If there has been one consistent position in the maddening shifts within the Republican Party of Virginia on taxes and spending, it has been a determination to reduce General Fund spending and control. Bill Howell’s attempt to counter Susan Stimpson’s criticism of his tax-hike record was centered on a reduction in GF spending during his tenure as Speaker. Governor McDonnell’s determination to “get transportation out of the general fund” led him to propose a major tax increase, open a door to Medicaid expansion, and alienate him so deeply from activists in his own party that many were prepared to swallow a Washington-driven “honest services fraud” prosecution against him.

One can understand McDonnell’s point of view, given the behavior of Democrats on transportation funding going back to Mark Warner – i.e., starve road funding for every other center-left priority, and then demand higher taxes to backfill the gap. However, Non-General-Fund spending has risen from 48% of state appropriations for the 2000-02 budget to over 61% in the current one (2014-16). That’s over $12.5 billion that has shifted into automatic funding (i.e., dedicated and automatic revenue streams)…and away from direct legislative control.

I would humbly submit that this is a trend we should reverse, for the following reasons.

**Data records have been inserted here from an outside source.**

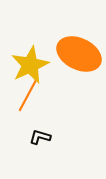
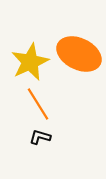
yellow star: moved 3 px up
orange line: moved 10 px right, 9 px down; rotated 60 degrees counterclockwise
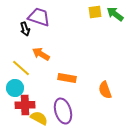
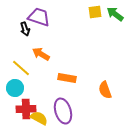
red cross: moved 1 px right, 4 px down
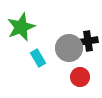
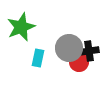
black cross: moved 1 px right, 10 px down
cyan rectangle: rotated 42 degrees clockwise
red circle: moved 1 px left, 15 px up
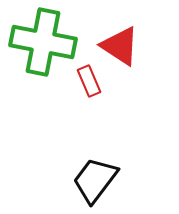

Nongeneral spending is harder to reduce. We see an allegorical example with federal entitlements, which have similar automatic funding mechanisms. The last time Republicans seriously attempted to reform entitlements, it nearly resulted in a debt default (2011); the previous attempt led to a government shutdown that still traumatizes the party today (1995). In fact, less than a decade after the shutdown, a Republican president and a Republican-controlled Congress actually expanded entitlements (Medicare Part D). In the Commonwealth, whole swaths of funding lines are now considered off-limits in any budget discussions. Why? Because cutting spending there requires changes in the law that led to funding in the first place. Meawnhile, the spending goes on, with little oversight.

That leads to the second problem: nongeneral spending gets less oversight. Since the funding streams are a matter of law – and don’t need legislative revisiting every two years – they get less attention then general fund expenditures. Inefficiencies are either missed or shrugged off as “already paid for.” The Democrats are using a varient of this argument in their attempt to sell Medicaid expansion by insisting the federal government will pay for it; even the Republican argument against it (that the funding is not 100% starting in 2017 and is hardly guaranteed) assumes that if the funding was a certainty that everything would be ok. Whether or not Medicaid is a decent investment for the taxpayer (let alone the would-be clients) is a far-less important topic for discussion in Richmond. But while there may be two types of funds (and many actual funds on the nongeneral side) there is only one set of taxpayers. Inefficiencies are inefficiencies, and too many are being given short shrift because they’re not in the general fund. To this day, few Virginians are even aware of how Warner’s changes to Medicaid in his term as Governor sent spending skyrocketing during the aughts.

Warner never even had to answer for his decision, which leads to the third problem with Non-General funding: it reduces accountability for our elected officials. Even when things are going well financially, nongeneral funding is essentially automating the budget. When things aren’t going well, legislators and Governors can suffer the ultimate embarrassment: appearing to be “in office but not in power.” If 60 cents of every dollar paid by Virginia taxpayers is spent with no outside oversight, to whom can Virginians turn to fix budget messes? The General Assembly (and Governors) have essentially outsourced spending decisions for a majority of government – leaving a large portion of said government effectively ungoverned.

Non-general funding is hardly an evil force in Virginia; even I will acknowledge it can be useful. I do believe, however, that that time has come to put more of Virginia’s spending control where it belongs – in the most recently elected legislature.